The Hyde Collection is proud to present Norman Rockwell in the 1960s, an exhibition that showcases 21 illustrations and original magazine covers created by the beloved artist during a decade of change and turmoil. The show will open on Saturday, January 16, and continue through Sunday, April 3, 2016, in the Museum’s Hoopes Gallery.

Organized by the Norman Rockwell Museum in Stockbridge, MA, the exhibition traces Rockwell’s artistic transformation from a painter of people and life’s small but extraordinary moments, to a powerful visual commentator who united America around such core national values as democracy, freedom, and justice.

A short documentary film entitled American Chronicles: The Art of Norman Rockwell, narrated by Rockwell’s son, Peter, will be shown during the exhibition.

Rockwell (1894-1978) was a masterful painter whose popular visual narratives appeared on the covers and pages of the nation’s most prominent periodicals for seven decades. Rockwell called himself a reporter on present events and of contemporary America. The media referred to him as “the people’s painter,” “a contemporary Currier & Ives,” and “the Dickens of the paintbrush.” Rockwell’s hopeful and admiring attitude toward humanity was the hallmark of his work; above all, he loved to paint pictures conveying stories about people and their heartfelt engagement with one another.
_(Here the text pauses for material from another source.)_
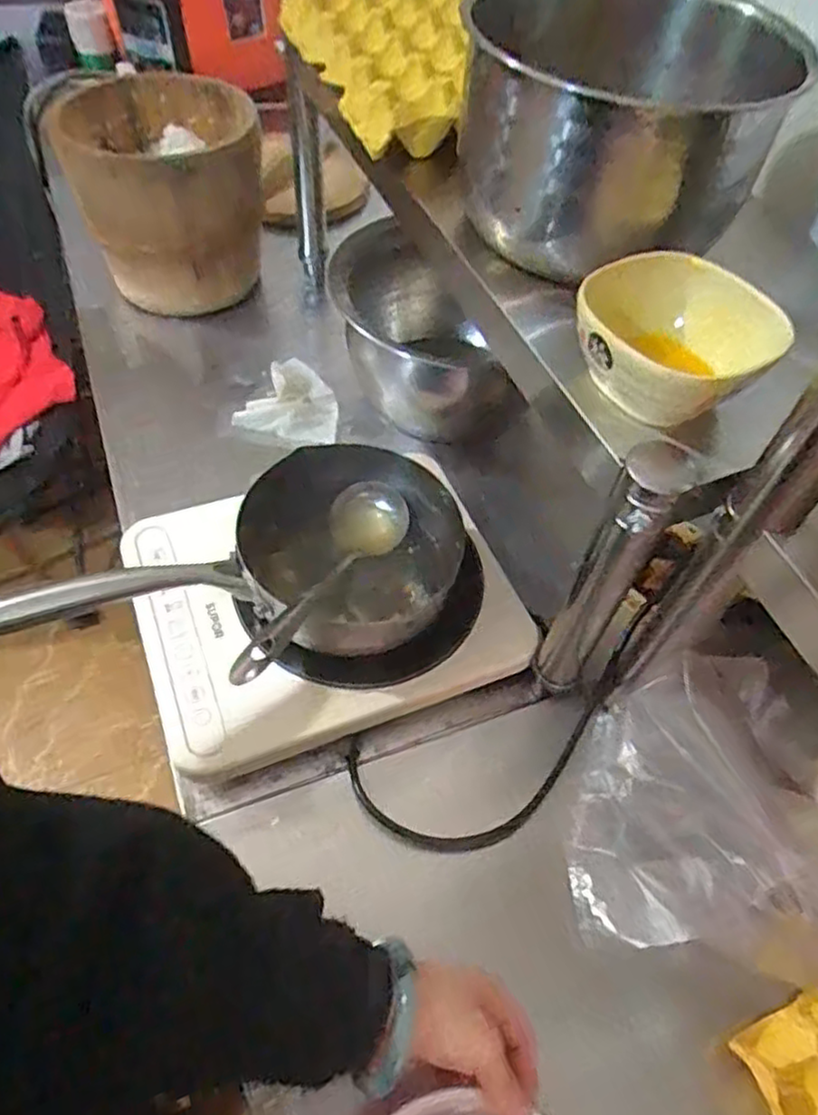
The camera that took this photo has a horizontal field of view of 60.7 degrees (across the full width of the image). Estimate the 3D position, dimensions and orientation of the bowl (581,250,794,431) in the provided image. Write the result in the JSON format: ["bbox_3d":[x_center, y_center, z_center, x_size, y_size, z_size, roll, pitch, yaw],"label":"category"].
[{"bbox_3d":[0.151,-0.131,0.418,0.108,0.051,0.115,15,55,5],"label":"bowl"}]

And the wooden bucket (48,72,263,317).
[{"bbox_3d":[-0.284,-0.435,0.858,0.224,0.185,0.204,-22,60,-19],"label":"wooden bucket"}]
In the 1960s, leaving behind the beloved storytelling scenes that appeared on the covers and pages of the nation’s prominent periodicals, Rockwell threw himself into a new genre—the documentation of deeply felt social issues.
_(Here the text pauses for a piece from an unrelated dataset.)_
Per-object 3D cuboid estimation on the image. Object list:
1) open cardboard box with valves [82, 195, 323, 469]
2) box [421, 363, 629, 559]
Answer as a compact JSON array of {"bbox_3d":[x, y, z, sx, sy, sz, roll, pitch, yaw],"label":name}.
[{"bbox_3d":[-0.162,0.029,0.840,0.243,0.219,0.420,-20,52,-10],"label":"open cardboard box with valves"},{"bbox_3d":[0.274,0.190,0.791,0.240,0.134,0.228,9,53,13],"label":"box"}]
In 1963, after ending his 47 year association with The Saturday Evening Post, Rockwell began work for the reportorial magazine Look with a true sense of purpose. He invited consideration of important social issues including the Space Race, depicting the moon landing before and after it actually happened. His 1964 painting, The Problem We All Live With, gently presents an assertion on moral decency. This first assignment for Look magazine was an illustration of a six-year-old African-American schoolgirl being escorted by four U.S. marshals to her first day at an all-white school in New Orleans. In 1965, Rockwell illustrated the murder of civil rights workers in Philadelphia, Mississippi, and in 1967, he chose children, once again, to illustrate desegregation, this time in the nation’s suburbs.
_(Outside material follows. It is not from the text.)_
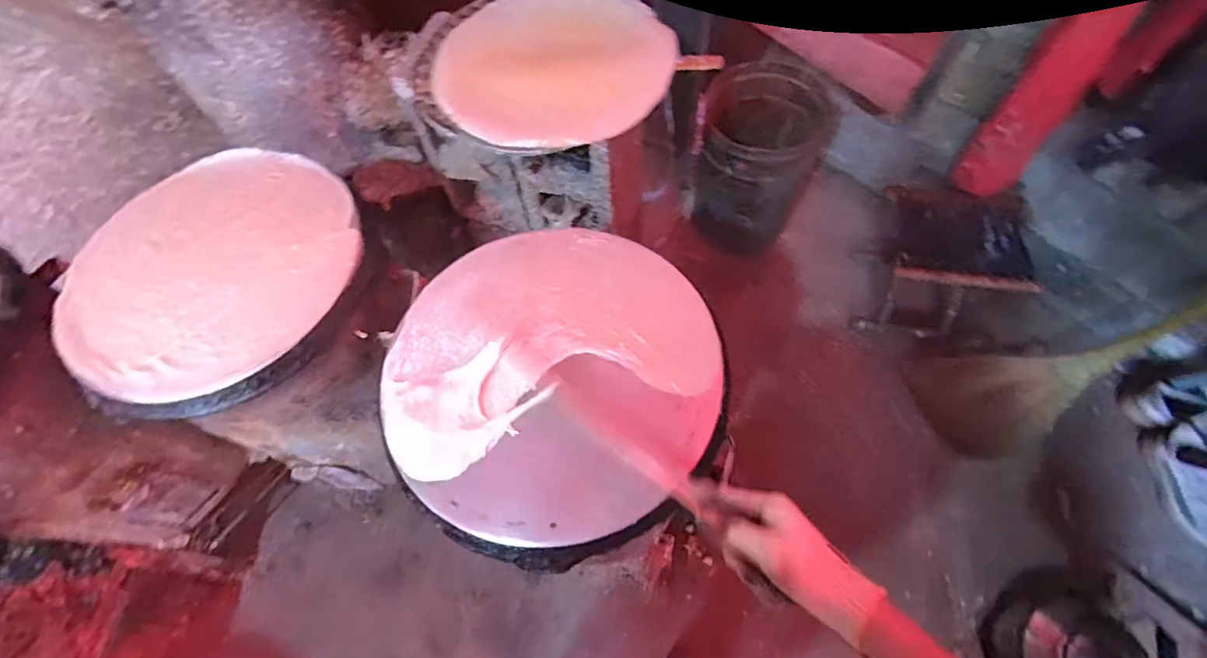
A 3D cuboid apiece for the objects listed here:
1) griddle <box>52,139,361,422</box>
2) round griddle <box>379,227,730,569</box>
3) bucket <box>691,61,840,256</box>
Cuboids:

“Norman Rockwell’s work from the 1960s represents a transformative moment in his career at a critical time in our nation’s history,” said Erin Coe, Director of The Hyde Collection. “We are delighted to bring this important exhibition to Glens Falls, and we hope it sparks a dialogue in the greater community about our shared values.”

Born in New York City in 1894, Rockwell found his identity as an artist during childhood, and studied illustration and drawing at the Art Students League. He became art director of Boy’s Life magazine at the age of 19 and published his first Saturday Evening Post cover in 1916, when he was 21 years old. During his long career with the Post, the magazine featured 323 Rockwell covers, and many story and advertising illustrations. In 1977, Rockwell received the Presidential Medal of Freedom for having portrayed “the American scene with unrivaled freshness and clarity,” and with “insight, optimism and good humor.”